7. Optional – to see multi-platform capabilities of ASP.NET Core, change the runtime environment from Docker to ‘IIS Express’ in Visual Studio and run the application again. Notice that the operating system now reflects running on Windows 64-bit without any code changes to the application.
8. We should now have a dev tagged image in our local docker images repository that can be re-tagged for the Docker Hub repo and pushed to upload to Docker Hub.
9. At this point, we can commit and push the source code to Azure DevOps as the source code management (SCM) system. For brevity, this step has been omitted and for the scope of this post could be substituted for any other SCM system, such as GitHub.
10. Let’s turn to our server, Raspberry Pi, and run the Docker image just build, helloblazor:linux64, to see what happens. Note: the image is pulled successfully, but fails to run with the error “exec format error” due to the architecture mismatch.
11. To build the ARM architecture image, we will need to install git, clone the source, and update the Docker multi-stage image to be compatible with ARM 32-bit. The following commands can be executed on the Raspberry Pi.
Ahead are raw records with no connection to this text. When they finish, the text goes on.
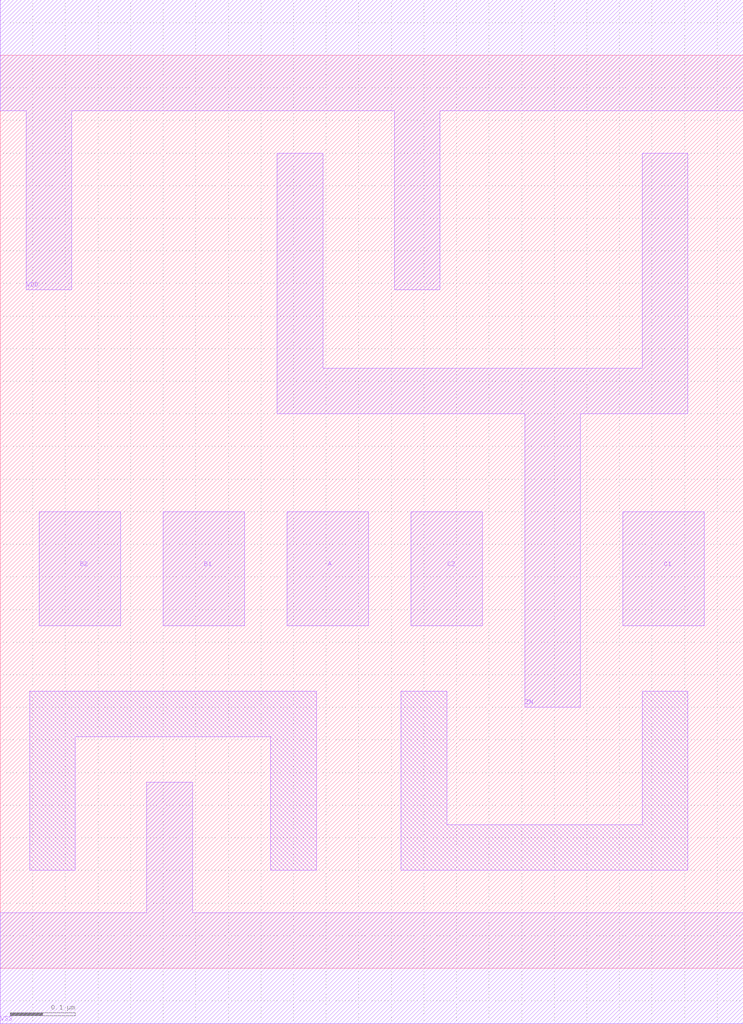
<source format=lef>
# 
# ******************************************************************************
# *                                                                            *
# *                   Copyright (C) 2004-2010, Nangate Inc.                    *
# *                           All rights reserved.                             *
# *                                                                            *
# * Nangate and the Nangate logo are trademarks of Nangate Inc.                *
# *                                                                            *
# * All trademarks, logos, software marks, and trade names (collectively the   *
# * "Marks") in this program are proprietary to Nangate or other respective    *
# * owners that have granted Nangate the right and license to use such Marks.  *
# * You are not permitted to use the Marks without the prior written consent   *
# * of Nangate or such third party that may own the Marks.                     *
# *                                                                            *
# * This file has been provided pursuant to a License Agreement containing     *
# * restrictions on its use. This file contains valuable trade secrets and     *
# * proprietary information of Nangate Inc., and is protected by U.S. and      *
# * international laws and/or treaties.                                        *
# *                                                                            *
# * The copyright notice(s) in this file does not indicate actual or intended  *
# * publication of this file.                                                  *
# *                                                                            *
# *     NGLibraryCreator, v2010.08-HR32-SP3-2010-08-05 - build 1009061800      *
# *                                                                            *
# ******************************************************************************
# 
# 
# Running on brazil06.nangate.com.br for user Giancarlo Franciscatto (gfr).
# Local time is now Fri, 3 Dec 2010, 19:32:18.
# Main process id is 27821.

VERSION 5.6 ;
BUSBITCHARS "[]" ;
DIVIDERCHAR "/" ;

MACRO OAI221_X1
  CLASS core ;
  FOREIGN OAI221_X1 0.0 0.0 ;
  ORIGIN 0 0 ;
  SYMMETRY X Y ;
  SITE FreePDK45_38x28_10R_NP_162NW_34O ;
  SIZE 1.14 BY 1.4 ;
  PIN A
    DIRECTION INPUT ;
    ANTENNAPARTIALMETALAREA 0.021875 LAYER metal1 ;
    ANTENNAPARTIALMETALSIDEAREA 0.078 LAYER metal1 ;
    ANTENNAGATEAREA 0.05225 ;
    PORT
      LAYER metal1 ;
        POLYGON 0.44 0.525 0.485 0.525 0.565 0.525 0.565 0.7 0.485 0.7 0.44 0.7  ;
    END
  END A
  PIN B1
    DIRECTION INPUT ;
    ANTENNAPARTIALMETALAREA 0.021875 LAYER metal1 ;
    ANTENNAPARTIALMETALSIDEAREA 0.078 LAYER metal1 ;
    ANTENNAGATEAREA 0.05225 ;
    PORT
      LAYER metal1 ;
        POLYGON 0.25 0.525 0.375 0.525 0.375 0.7 0.25 0.7  ;
    END
  END B1
  PIN B2
    DIRECTION INPUT ;
    ANTENNAPARTIALMETALAREA 0.021875 LAYER metal1 ;
    ANTENNAPARTIALMETALSIDEAREA 0.078 LAYER metal1 ;
    ANTENNAGATEAREA 0.05225 ;
    PORT
      LAYER metal1 ;
        POLYGON 0.06 0.525 0.185 0.525 0.185 0.7 0.06 0.7  ;
    END
  END B2
  PIN C1
    DIRECTION INPUT ;
    ANTENNAPARTIALMETALAREA 0.021875 LAYER metal1 ;
    ANTENNAPARTIALMETALSIDEAREA 0.078 LAYER metal1 ;
    ANTENNAGATEAREA 0.05225 ;
    PORT
      LAYER metal1 ;
        POLYGON 0.955 0.525 1.055 0.525 1.08 0.525 1.08 0.7 1.055 0.7 0.955 0.7  ;
    END
  END C1
  PIN C2
    DIRECTION INPUT ;
    ANTENNAPARTIALMETALAREA 0.01925 LAYER metal1 ;
    ANTENNAPARTIALMETALSIDEAREA 0.0741 LAYER metal1 ;
    ANTENNAGATEAREA 0.05225 ;
    PORT
      LAYER metal1 ;
        POLYGON 0.63 0.525 0.74 0.525 0.74 0.7 0.63 0.7  ;
    END
  END C2
  PIN ZN
    DIRECTION OUTPUT ;
    ANTENNAPARTIALMETALAREA 0.12855 LAYER metal1 ;
    ANTENNAPARTIALMETALSIDEAREA 0.4706 LAYER metal1 ;
    ANTENNADIFFAREA 0.21245 ;
    PORT
      LAYER metal1 ;
        POLYGON 0.425 0.85 0.485 0.85 0.805 0.85 0.805 0.4 0.89 0.4 0.89 0.85 1.055 0.85 1.055 1.25 0.985 1.25 0.985 0.92 0.495 0.92 0.495 1.25 0.485 1.25 0.425 1.25  ;
    END
  END ZN
  PIN VDD
    DIRECTION INOUT ;
    USE power ;
    SHAPE ABUTMENT ;
    PORT
      LAYER metal1 ;
        POLYGON 0 1.315 0.04 1.315 0.04 1.04 0.11 1.04 0.11 1.315 0.485 1.315 0.605 1.315 0.605 1.04 0.675 1.04 0.675 1.315 1.055 1.315 1.14 1.315 1.14 1.485 1.055 1.485 0.485 1.485 0 1.485  ;
    END
  END VDD
  PIN VSS
    DIRECTION INOUT ;
    USE ground ;
    SHAPE ABUTMENT ;
    PORT
      LAYER metal1 ;
        POLYGON 0 -0.085 1.14 -0.085 1.14 0.085 0.295 0.085 0.295 0.285 0.225 0.285 0.225 0.085 0 0.085  ;
    END
  END VSS
  OBS
      LAYER metal1 ;
        POLYGON 0.045 0.15 0.115 0.15 0.115 0.355 0.415 0.355 0.415 0.15 0.485 0.15 0.485 0.425 0.045 0.425  ;
        POLYGON 0.615 0.15 1.055 0.15 1.055 0.425 0.985 0.425 0.985 0.22 0.685 0.22 0.685 0.425 0.615 0.425  ;
  END
END OAI221_X1

END LIBRARY
#
# End of file
#

</source>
12. Edit ASP.NET Core and .NET Core SDK images to use arm32v7. In this example, we comment out ‘#’ the previous Linux amd64 images and substitute with arm32v7 images.
...
#FROM mcr.microsoft.com/dotnet/core/aspnet:3.1-buster-slim AS base
FROM mcr.microsoft.com/dotnet/core/aspnet:3.1.5-buster-slim-arm32v7 AS base
WORKDIR /app
EXPOSE 80
EXPOSE 443
#FROM mcr.microsoft.com/dotnet/core/sdk:3.1-buster AS build
FROM mcr.microsoft.com/dotnet/core/sdk:3.1.301-buster-arm32v7 AS build
WORKDIR /src
...
14. We have now completed and verified the recompilation for switching from a x64 64-bit architecture to an ARM 32-bit architecture. The final step remaining is to re-tag and push the new architecture image to Docker Hub repo.
$ docker tag helloblazor:arm32 torbenp/helloblazor:arm32
$ docker push torbenp/helloblazor:arm32
Next Steps
As evidenced by the length of this post, this is a very long (and manual) process to repeat each time we need to make a build. This is where Azure DevOps come in to help automate the Continuous Integration (CI) pipeline of building both 32-and-64-bit versions with x64 and ARM architectures. This will be covered in an upcoming post for targeting multi-processor architectures with Azure DevOps.
For brevity, the post only covered deployment to a single Raspberry Pi instead of a full cluster. The actual runtime deployment of the ARM container image can be scaled into a full mini-cloud deployment by combining multiple Raspberry Pi’s into a container cluster using Kubernetes (K8s) or Swarm as an orchestration engine.
It is also worth mentioning that having a separate device for testing is not always required or needed (although it will likely improve the quality of software delivered). The alternative to having a physical Raspberry Pi device is to utilize hardware emulation with QEMU for multi-processor support.